Adrian Filipi wrote:
On Tue, 29 Apr 2008, Jerry Van Baren wrote:
Adrian Filipi wrote:
On Tue, 29 Apr 2008, Wolfgang Denk wrote:
In message alpine.DEB.1.10.0804291604250.32753@pmy.adscville you wrote:
I narrowed down the source of the problem to the loss of the
volatile qualifier on the addr pointer in flash_write_cmd(). Adding the qualifier gets rid of the corruption. In the older 1.2.0 sources, addr was declared as "volatile cfiptr_t addr;".
The volatile should not be needed - the CFI driver should use correct accessor macros instead. See Documentation/volatile-considered-harmful.txt in your Linux kernel source tree...
Best regards,
Wolfgang Denk
Sure, reducing the reliance on volatile is a good idea, but I'm
at a loss for anything better to do.
I'm seeing a real problem that is only fixed by qualifying the
container of the pointer as volatile, i.e. "void *volatile". "volatile void *" has no effect as expected given that the read/write accessors are used now.
The old data type was essentially "volatile void *volatile addr"
and the new type is simply "void *addr". I seem to need at least "void *volatile addr" for things to work.
Note, I'm only seeing this problem on our PXA250 boards. Adrian
Hi Adrian,
Please bottom post.
It may be useful to disassemble cfi_flash.o file (objdump -S) and see what the two different configurations of flash_write_cmd() get turned into in assembly.
Best regards, gvb
I've attached the assembler output as well as the diff to the
version with volatile added. I don't see anything incriminating. Instead of using a register, the variable is read from its location on the stack.
I'm having a hard time seeing how flash could get corrupted by this
code. It's happening during initialization.
Adrian
I'm not an ARMexpert, but if that were a PowerPC CPU, I would *strongly* suspect that the bus interface unit is rearranging the bus operations going to memory (e.g. moving a read ahead of a write or re-ordering the writes). The result is that the write command/data sequence to the flash gets buggered by the re-ordering.

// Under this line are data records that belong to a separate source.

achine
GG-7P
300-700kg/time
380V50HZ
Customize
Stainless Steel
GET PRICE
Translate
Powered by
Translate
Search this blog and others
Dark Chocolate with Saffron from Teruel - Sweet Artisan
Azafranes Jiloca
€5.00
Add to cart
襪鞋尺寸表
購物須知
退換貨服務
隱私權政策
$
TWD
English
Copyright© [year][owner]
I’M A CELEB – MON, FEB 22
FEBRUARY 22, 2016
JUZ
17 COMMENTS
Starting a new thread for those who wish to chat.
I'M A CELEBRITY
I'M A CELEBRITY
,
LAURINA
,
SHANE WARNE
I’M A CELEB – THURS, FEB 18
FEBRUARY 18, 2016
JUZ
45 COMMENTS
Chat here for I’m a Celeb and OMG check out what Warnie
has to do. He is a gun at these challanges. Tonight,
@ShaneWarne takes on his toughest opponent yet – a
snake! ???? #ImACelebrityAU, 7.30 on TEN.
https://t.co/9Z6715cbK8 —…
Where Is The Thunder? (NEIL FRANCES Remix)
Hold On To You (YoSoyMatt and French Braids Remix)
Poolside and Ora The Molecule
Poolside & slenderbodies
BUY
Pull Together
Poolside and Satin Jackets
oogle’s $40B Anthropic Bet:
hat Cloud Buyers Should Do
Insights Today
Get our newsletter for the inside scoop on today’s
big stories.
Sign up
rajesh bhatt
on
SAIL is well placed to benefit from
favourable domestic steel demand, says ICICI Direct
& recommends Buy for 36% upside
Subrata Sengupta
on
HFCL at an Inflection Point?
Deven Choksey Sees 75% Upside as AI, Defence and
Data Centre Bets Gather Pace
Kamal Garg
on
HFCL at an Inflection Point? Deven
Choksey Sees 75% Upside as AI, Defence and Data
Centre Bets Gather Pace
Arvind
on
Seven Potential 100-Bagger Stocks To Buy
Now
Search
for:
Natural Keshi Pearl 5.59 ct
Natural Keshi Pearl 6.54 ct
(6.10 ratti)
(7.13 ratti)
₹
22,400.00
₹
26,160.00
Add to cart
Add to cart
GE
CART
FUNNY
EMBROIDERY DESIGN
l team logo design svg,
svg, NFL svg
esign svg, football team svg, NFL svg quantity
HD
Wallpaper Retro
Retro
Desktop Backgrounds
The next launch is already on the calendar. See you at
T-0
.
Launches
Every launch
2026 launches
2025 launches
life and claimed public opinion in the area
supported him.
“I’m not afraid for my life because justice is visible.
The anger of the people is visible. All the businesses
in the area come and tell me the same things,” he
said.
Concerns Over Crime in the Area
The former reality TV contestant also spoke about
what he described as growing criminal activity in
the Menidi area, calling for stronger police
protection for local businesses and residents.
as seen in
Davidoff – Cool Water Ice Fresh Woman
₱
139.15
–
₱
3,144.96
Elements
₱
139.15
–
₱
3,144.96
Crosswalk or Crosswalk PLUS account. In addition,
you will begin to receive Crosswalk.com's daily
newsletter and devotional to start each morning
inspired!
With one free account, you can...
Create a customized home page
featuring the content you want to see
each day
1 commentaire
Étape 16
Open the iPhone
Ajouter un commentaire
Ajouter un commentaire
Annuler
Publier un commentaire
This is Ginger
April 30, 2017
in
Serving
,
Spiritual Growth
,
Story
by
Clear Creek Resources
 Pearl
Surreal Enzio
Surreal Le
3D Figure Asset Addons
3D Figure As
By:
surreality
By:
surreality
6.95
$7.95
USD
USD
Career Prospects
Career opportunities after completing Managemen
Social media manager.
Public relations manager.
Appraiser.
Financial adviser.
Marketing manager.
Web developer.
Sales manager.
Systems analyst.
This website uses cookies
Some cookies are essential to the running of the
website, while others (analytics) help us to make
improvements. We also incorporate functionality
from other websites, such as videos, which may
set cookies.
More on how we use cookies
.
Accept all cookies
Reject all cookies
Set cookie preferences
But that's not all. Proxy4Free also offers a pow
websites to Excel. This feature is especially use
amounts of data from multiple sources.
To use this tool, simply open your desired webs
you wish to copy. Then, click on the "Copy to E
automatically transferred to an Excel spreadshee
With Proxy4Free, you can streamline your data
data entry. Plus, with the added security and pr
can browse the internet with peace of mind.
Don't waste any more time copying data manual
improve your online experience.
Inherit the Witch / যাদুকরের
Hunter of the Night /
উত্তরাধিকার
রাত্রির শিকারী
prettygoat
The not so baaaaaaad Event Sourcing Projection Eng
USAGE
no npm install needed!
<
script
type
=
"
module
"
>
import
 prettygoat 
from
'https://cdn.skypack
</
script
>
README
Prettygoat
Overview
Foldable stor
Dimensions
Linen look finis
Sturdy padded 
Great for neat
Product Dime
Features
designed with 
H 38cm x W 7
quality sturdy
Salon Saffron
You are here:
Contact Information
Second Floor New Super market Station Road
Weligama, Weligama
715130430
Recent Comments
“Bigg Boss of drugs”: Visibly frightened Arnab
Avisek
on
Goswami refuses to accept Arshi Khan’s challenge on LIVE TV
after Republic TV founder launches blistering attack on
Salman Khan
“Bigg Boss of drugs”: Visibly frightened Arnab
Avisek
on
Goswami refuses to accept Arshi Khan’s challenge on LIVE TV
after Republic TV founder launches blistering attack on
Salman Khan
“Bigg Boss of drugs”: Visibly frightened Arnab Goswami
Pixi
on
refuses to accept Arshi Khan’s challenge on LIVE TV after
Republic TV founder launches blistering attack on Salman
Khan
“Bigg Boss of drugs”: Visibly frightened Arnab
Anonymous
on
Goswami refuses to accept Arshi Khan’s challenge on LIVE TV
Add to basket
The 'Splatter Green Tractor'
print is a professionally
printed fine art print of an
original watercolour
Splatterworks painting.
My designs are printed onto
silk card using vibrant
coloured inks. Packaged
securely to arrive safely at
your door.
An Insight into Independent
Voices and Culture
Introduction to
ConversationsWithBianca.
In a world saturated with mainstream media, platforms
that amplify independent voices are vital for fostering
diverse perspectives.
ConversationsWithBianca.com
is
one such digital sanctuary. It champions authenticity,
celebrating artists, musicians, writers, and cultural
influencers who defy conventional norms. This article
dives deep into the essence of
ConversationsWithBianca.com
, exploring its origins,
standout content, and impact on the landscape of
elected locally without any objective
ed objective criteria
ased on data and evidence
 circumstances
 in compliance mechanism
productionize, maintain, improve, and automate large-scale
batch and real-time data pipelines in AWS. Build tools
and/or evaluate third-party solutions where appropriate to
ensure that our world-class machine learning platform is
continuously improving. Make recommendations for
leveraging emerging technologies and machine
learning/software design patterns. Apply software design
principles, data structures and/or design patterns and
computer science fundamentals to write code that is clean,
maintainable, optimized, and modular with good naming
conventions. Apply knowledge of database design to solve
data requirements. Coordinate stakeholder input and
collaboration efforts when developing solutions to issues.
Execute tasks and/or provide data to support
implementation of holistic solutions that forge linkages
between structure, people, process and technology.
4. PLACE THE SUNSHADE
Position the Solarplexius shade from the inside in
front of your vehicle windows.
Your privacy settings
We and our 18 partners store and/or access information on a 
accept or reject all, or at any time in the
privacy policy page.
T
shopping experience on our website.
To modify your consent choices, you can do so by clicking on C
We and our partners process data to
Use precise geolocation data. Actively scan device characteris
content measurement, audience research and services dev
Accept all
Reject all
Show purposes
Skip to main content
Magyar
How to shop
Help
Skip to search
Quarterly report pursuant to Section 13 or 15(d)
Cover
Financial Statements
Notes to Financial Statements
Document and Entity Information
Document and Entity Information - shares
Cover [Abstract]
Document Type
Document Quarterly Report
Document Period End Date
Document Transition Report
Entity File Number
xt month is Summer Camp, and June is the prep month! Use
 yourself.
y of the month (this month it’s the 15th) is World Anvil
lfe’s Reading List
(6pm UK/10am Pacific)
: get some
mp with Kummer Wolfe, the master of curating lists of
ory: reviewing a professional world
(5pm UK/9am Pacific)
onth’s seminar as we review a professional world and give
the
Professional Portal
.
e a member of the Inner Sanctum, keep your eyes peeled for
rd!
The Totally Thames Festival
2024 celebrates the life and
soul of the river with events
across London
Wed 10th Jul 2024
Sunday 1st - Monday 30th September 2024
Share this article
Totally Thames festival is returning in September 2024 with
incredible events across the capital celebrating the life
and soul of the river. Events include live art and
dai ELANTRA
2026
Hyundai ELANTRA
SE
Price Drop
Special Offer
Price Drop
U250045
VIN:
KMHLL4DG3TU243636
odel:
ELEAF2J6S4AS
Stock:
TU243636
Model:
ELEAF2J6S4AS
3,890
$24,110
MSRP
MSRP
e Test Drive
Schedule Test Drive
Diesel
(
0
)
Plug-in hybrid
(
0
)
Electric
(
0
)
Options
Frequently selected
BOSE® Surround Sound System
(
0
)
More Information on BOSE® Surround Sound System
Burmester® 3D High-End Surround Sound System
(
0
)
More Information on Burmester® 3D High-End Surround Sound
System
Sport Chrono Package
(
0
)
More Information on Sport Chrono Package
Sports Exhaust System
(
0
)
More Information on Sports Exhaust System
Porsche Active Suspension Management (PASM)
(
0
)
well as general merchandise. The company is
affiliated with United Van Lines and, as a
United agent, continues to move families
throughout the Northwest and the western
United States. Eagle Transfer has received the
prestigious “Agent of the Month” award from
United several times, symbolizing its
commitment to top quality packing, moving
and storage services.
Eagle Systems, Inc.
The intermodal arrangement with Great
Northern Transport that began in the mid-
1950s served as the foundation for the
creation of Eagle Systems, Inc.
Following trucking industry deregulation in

Per my theory, by putting in the "volatile", you force extra reads on the bus which forces the bus interface unit to flush out the flash write sequence in the right order. The fix is totally unrelated the the problem, other than as an unrecognized side effect it "fixes" the problem.
The solution in the PowerPC world is to add a "eieio" or "sync" instruction[1] appropriately[2], which prevents the bus interface unit from reordering the memory operations.
Your task is to dig into the PXA250 manual to (a) figure out what syncs you need and (b) figure out why the bus interface is doing you in. Alternatively, (c) show that I don't know what I'm talking about. Obviously, (a) gets you the best results, so lets root for that. ;-)
HTH, gvb
[1] Sync is a big hammer, eieio is a medium size hammer. Don't use both, PPC people will know you don't know what you are doing. ;-)
[2] The flash command sequence order is critical (e.g. the 55s and AAs). The actual data sequence is not critical. The observed problem is in flash_write_cmd() that is writing the command sequence. Hmmmmm.